Les petits matins brumeux

Je hais les petits matins brumeux. Les réveils déchirants. Réellement, ils coupent comme des rasoirs la peau fragile des paupières. Du rouge et du bleu gris s’estompe autour des yeux, même pas besoin de maquillage. L’éveil est douloureux comme le tranchant d’une lame affleurant les pommettes. Le visage supplicié. L’eau trop chaude dans la salle de bain. Pas le temps de déjeuner. Et de nouveau, le trajet en métro. La mallette trop lourde portée à bout de bras. Le sous-sol, les longs couloirs, l’odeur de cave et d’humidité, les lumières ternes sur les quais. La nuit n’a jamais existé. Pas de repos, pas de répit. Un homme joue de l’harmonica. Toujours le même clochard affalé sur le bitume, les cheveux blancs, le visage décoloré comme s’il ne voyait jamais le soleil. Il ne le verra pas aujourd’hui.

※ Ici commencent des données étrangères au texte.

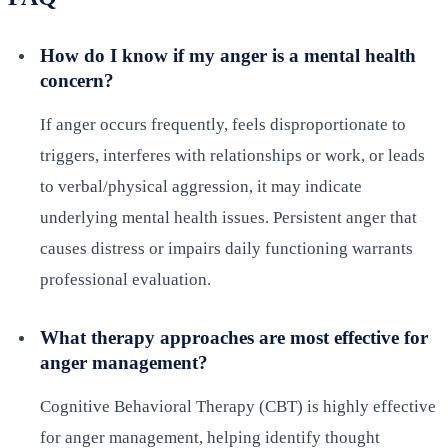
How do I know if my anger is a mental health
concern?
If anger occurs frequently, feels disproportionate to
triggers, interferes with relationships or work, or leads
to verbal/physical aggression, it may indicate
underlying mental health issues. Persistent anger that
causes distress or impairs daily functioning warrants
professional evaluation.
What therapy approaches are most effective for
anger management?
Cognitive Behavioral Therapy (CBT) is highly effective
for anger management, helping identify thought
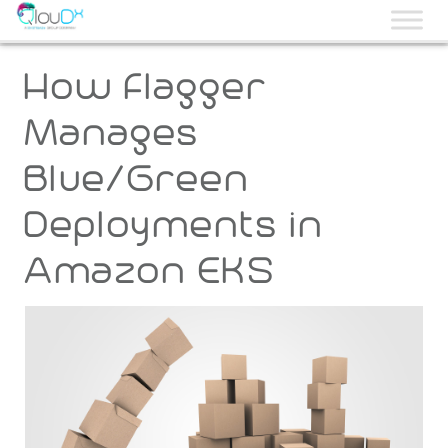
QLOUDX
How Flagger
Manages
Blue/Green
Deployments in
Amazon EKS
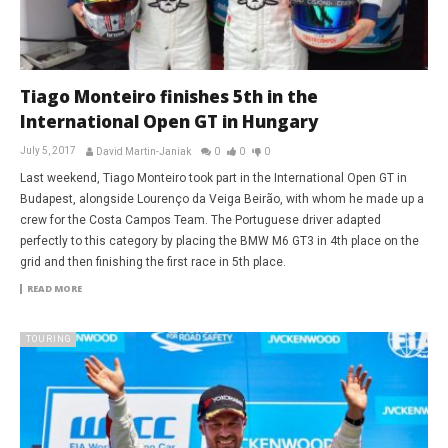
Tiago Monteiro finishes 5th in the
International Open GT in Hungary
July 5, 2017
David Martin-Janiak
0
0
0
Last weekend, Tiago Monteiro took part in the International Open GT in
Budapest, alongside Lourenço da Veiga Beirão, with whom he made up a
crew for the Costa Campos Team. The Portuguese driver adapted
perfectly to this category by placing the BMW M6 GT3 in 4th place on the
grid and then finishing the first race in 5th place.
READ MORE
TOURING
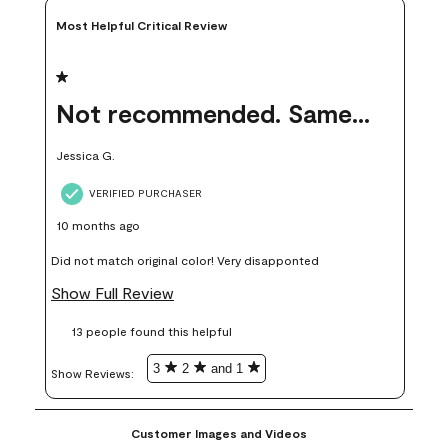
Most Helpful Critical Review
1 out of 5 stars.
Not recommended. Same color but did not match.
Jessica G.
VERIFIED PURCHASER
10 months ago
Did not match original color! Very disapponted
Show Full Review
13 people found this helpful
3
2
and 1
Show Reviews: 
Customer Images and Videos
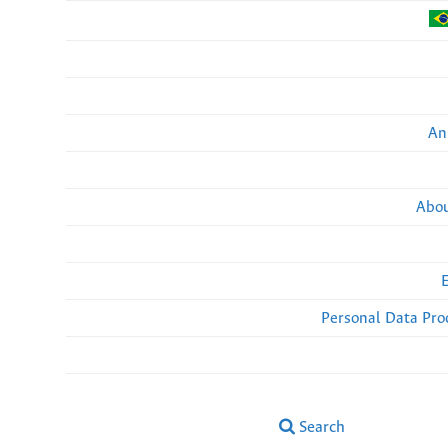
An
Abou
Personal Data Pro
Search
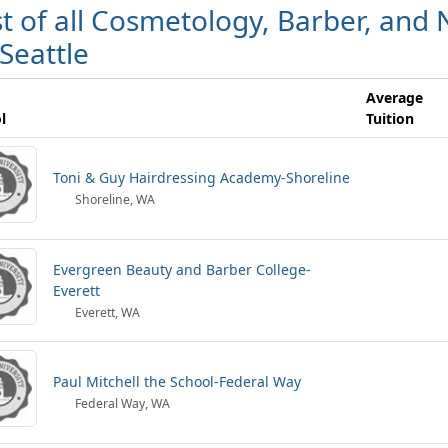
st of all Cosmetology, Barber, and N
 Seattle
Average
l
Tuition
Toni & Guy Hairdressing Academy-Shoreline
Shoreline, WA
Evergreen Beauty and Barber College-
Everett
Everett, WA
Paul Mitchell the School-Federal Way
Federal Way, WA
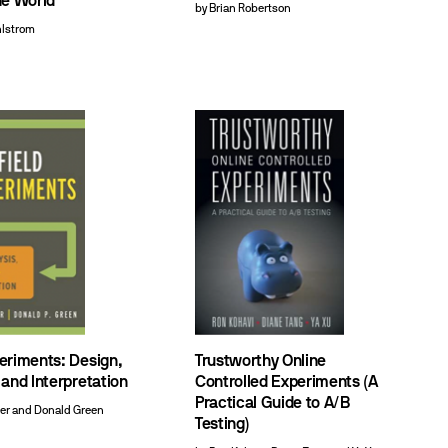
he World
by Brian Robertson
hlstrom
periments: Design,
Trustworthy Online
 and Interpretation
Controlled Experiments (A
Practical Guide to A/B
ber and Donald Green
Testing)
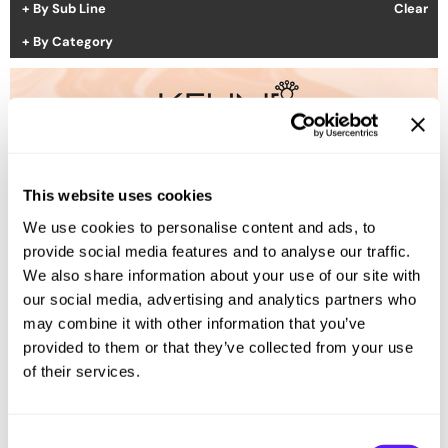
By Sub Line
Clear
Hotheads
Essential Accessories
By Category
i.N.O Haircare
Pet Care
Keune
Merchandising
LEAF & FLOWER
LOMA
(1 Items)
This website uses cookies
Milbon
We use cookies to personalise content and ads, to
Milbon GOLD
provide social media features and to analyse our traffic.
We also share information about your use of our site with
MK PROFESSIONAL
our social media, advertising and analytics partners who
MOROCCANOIL
may combine it with other information that you’ve
provided to them or that they’ve collected from your use
neuLASH
of their services.
Oligo
Olivia Garden
Consent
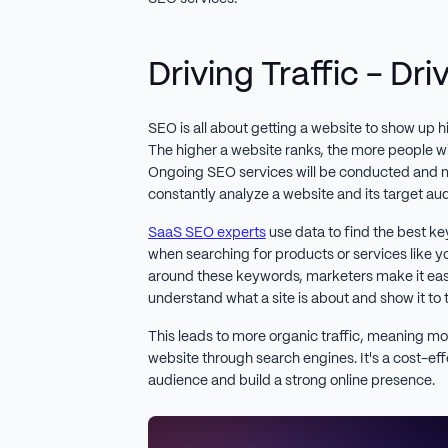
Driving Traffic - Dr
SEO is all about getting a website to show up h
The higher a website ranks, the more people will
Ongoing SEO services will be conducted and
constantly analyze a website and its target au
SaaS SEO experts
use data to find the best ke
when searching for products or services like y
around these keywords, marketers make it easi
understand what a site is about and show it to t
This leads to more organic traffic, meaning mo
website through search engines. It's a cost-ef
audience and build a strong online presence.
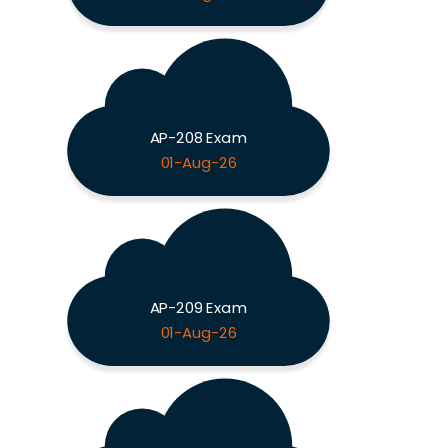
AP-208 Exam
01-Aug-26
AP-209 Exam
01-Aug-26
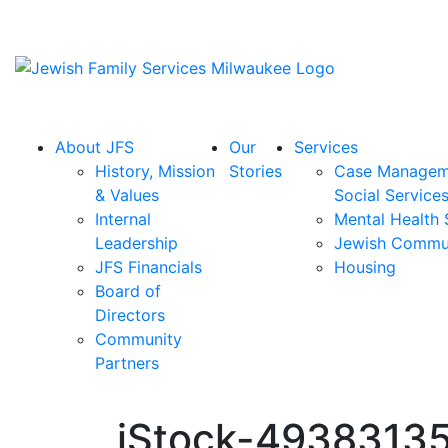
About JFS
Our
Services
History, Mission
Stories
Case Managem
& Values
Social Service
Internal
Mental Health 
Leadership
Jewish Commu
JFS Financials
Housing
Board of
Directors
Community
Partners
iStock-49383135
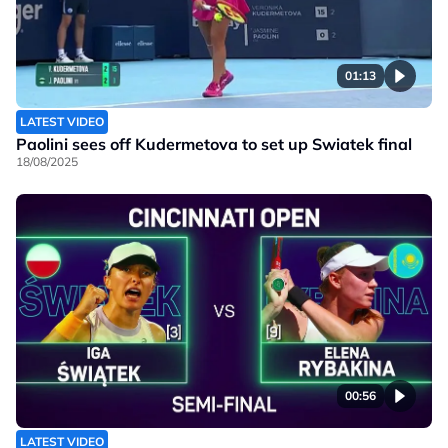
01:13
LATEST VIDEO
Paolini sees off Kudermetova to set up Swiatek final
18/08/2025
00:56
LATEST VIDEO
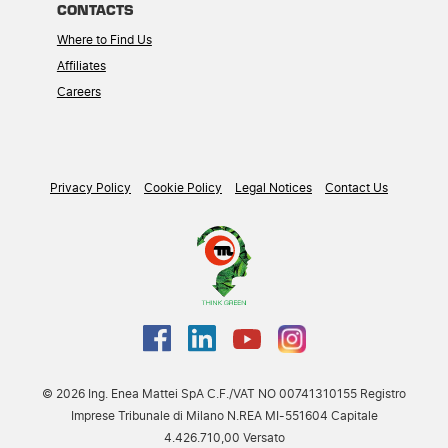
CONTACTS
Where to Find Us
Affiliates
Careers
Privacy Policy
Cookie Policy
Legal Notices
Contact Us
© 2026 Ing. Enea Mattei SpA C.F./VAT NO 00741310155 Registro
Imprese Tribunale di Milano N.REA MI-551604 Capitale
4.426.710,00 Versato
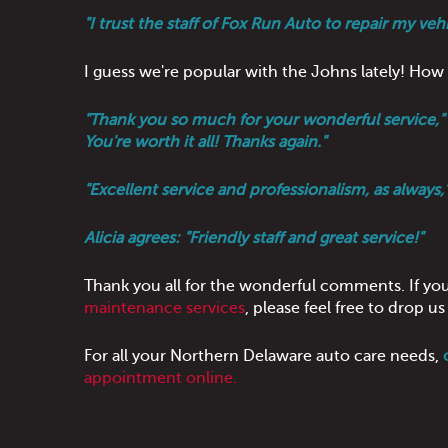
"I trust the staff of Fox Run Auto to repair my ve
I guess we're popular with the Johns lately! H
"Thank you so much for your wonderful service," s
You're worth it all! Thanks again."
"Excellent service and professionalism, as always,"
Alicia agrees: "Friendly staff and great service!"
Thank you all for the wonderful comments. If yo
maintenance services
, please feel free to drop 
For all your Northern Delaware auto care needs,
appointment online.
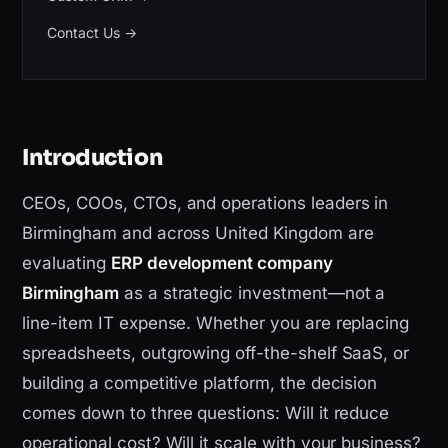
Contact Us
→
Introduction
CEOs, COOs, CTOs, and operations leaders in
Birmingham and across United Kingdom are
evaluating
ERP development company
Birmingham
as a strategic investment—not a
line-item IT expense. Whether you are replacing
spreadsheets, outgrowing off-the-shelf SaaS, or
building a competitive platform, the decision
comes down to three questions: Will it reduce
operational cost? Will it scale with your business?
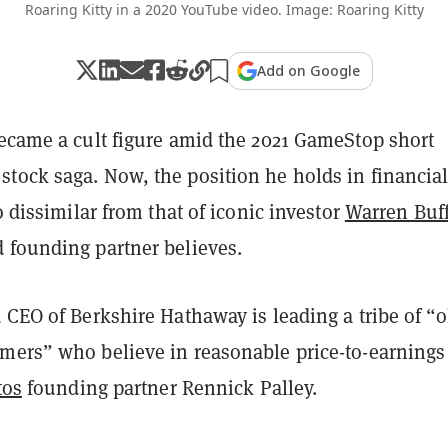
Roaring Kitty in a 2020 YouTube video. Image: Roaring Kitty
Add on Google
came a cult figure amid the 2021 GameStop short
tock saga. Now, the position he holds in financia
oo dissimilar from that of iconic investor
Warren Buff
 founding partner believes.
 CEO of Berkshire Hathaway is leading a tribe of “o
mers” who believe in reasonable price-to-earnings
tos
founding partner Rennick Palley.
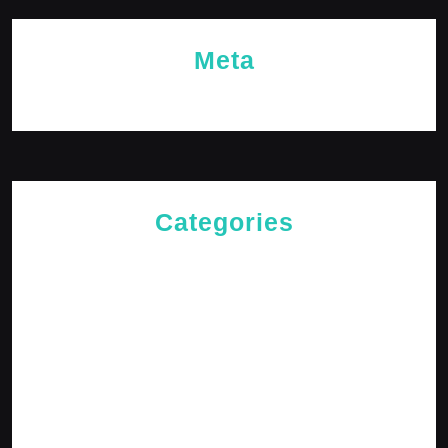
Meta
Log in
Categories
Cries of The Heart
General
Jesus News
Jesus' Teachings
Messages for The Journey
Rediscovered Truths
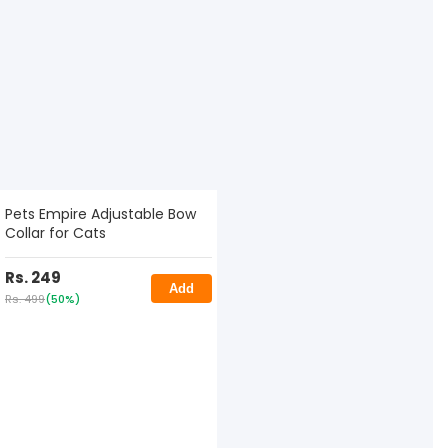
Pets Empire Adjustable Bow
Collar for Cats
Rs. 249
Add
Rs. 499
(50%)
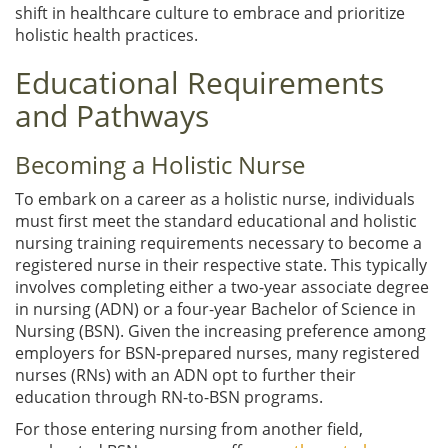
shift in healthcare culture to embrace and prioritize
holistic health practices.
Educational Requirements
and Pathways
Becoming a Holistic Nurse
To embark on a career as a holistic nurse, individuals
must first meet the standard educational and holistic
nursing training requirements necessary to become a
registered nurse in their respective state. This typically
involves completing either a two-year associate degree
in nursing (ADN) or a four-year Bachelor of Science in
Nursing (BSN). Given the increasing preference among
employers for BSN-prepared nurses, many registered
nurses (RNs) with an ADN opt to further their
education through RN-to-BSN programs.
For those entering nursing from another field,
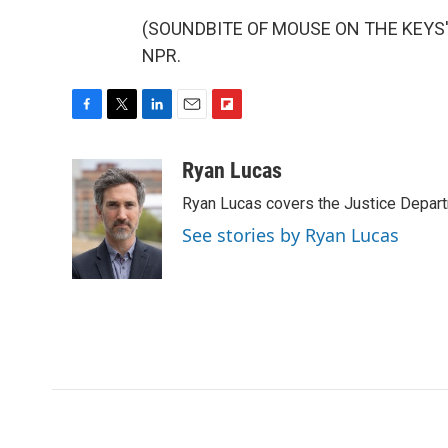
(SOUNDBITE OF MOUSE ON THE KEYS' "P
NPR.
F
T
L
E
F
a
w
i
m
l
c
i
n
a
i
Ryan Lucas
e
t
k
i
p
Ryan Lucas covers the Justice Depar
b
t
e
l
b
o
e
d
o
See stories by Ryan Lucas
o
r
I
a
k
n
r
d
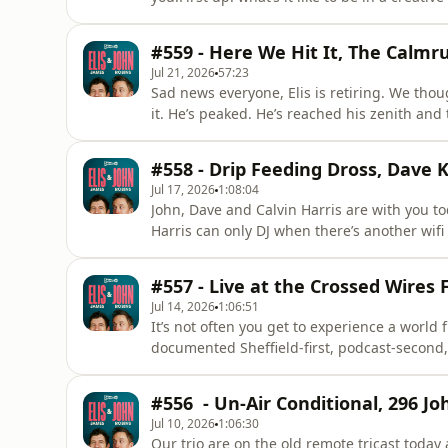
And he explains why he needs Daniel Kitson t
of the plains, and walking into a saloon wear
#559 - Here We Hit It, The Calm
Jul 21, 2026
57:23
Sad news everyone, Elis is retiring. We thou
it. He’s peaked. He’s reached his zenith an
not, because he’s referring to his DJing car
parties and the big question: is John’s con
#558 - Drip Feeding Dross, Dave 
training gro
Jul 17, 2026
1:08:04
John, Dave and Calvin Harris are with you tod
Harris can only DJ when there’s another wifi 
mate and the air turns blue.&nbsp;As well a
an absolute bombshell within seconds of sta
#557 - Live at the Crossed Wires F
amids
Jul 14, 2026
1:06:51
It’s not often you get to experience a world f
documented Sheffield-first, podcast-second, t
moment for podcasting? For entertainment? Fo
John and Dave recently graced the stage at S
#556 - Un-Air Conditional, 296 Jo
Jul 10, 2026
1:06:30
Our trio are on the old remote tricast today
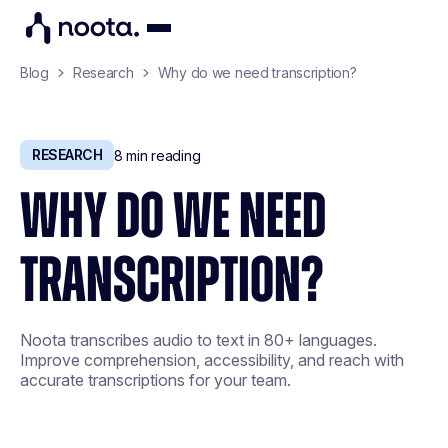
Blog
Research
Why do we need transcription?
RESEARCH
8
min reading
WHY DO WE NEED
TRANSCRIPTION?
Noota transcribes audio to text in 80+ languages.
Improve comprehension, accessibility, and reach with
accurate transcriptions for your team.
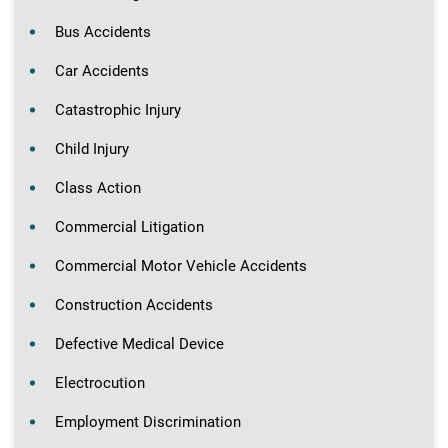
Bus Accidents
Car Accidents
Catastrophic Injury
Child Injury
Class Action
Commercial Litigation
Commercial Motor Vehicle Accidents
Construction Accidents
Defective Medical Device
Electrocution
Employment Discrimination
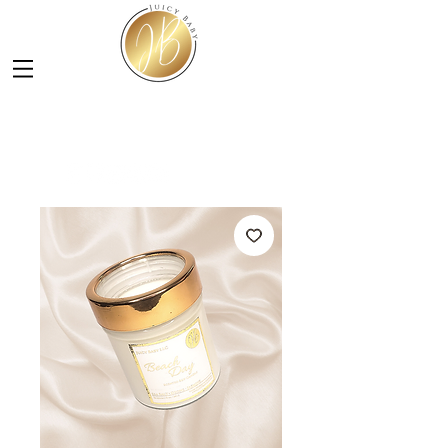
LUXURY SOY CANDLES &
SKINCARE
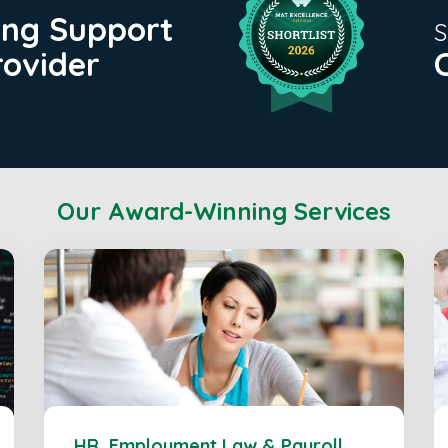
ing Support
S
rovider
Our Award-Winning Services
HR, Employment Law & Payroll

La voie aérienne flotte pendant quelques minutes dans un brouillard dense. Juste le temps de figer nos visages blancs de spectres, surpris par ce flash brutal, agressif, avant de replonger dans l’obscurité terreuse du tunnel. Le matin, nous ne sommes mêmes plus des grands singes entravés de chaînes et de menottes, nous avons tout perdu de la vie. Ne reste qu’une imposture : des bousculades, des grognements, une course sans fin dans le couloir obscur, réussir à tenir debout dans le grondement de la rame qui freine brusquement en s’approchant du quai.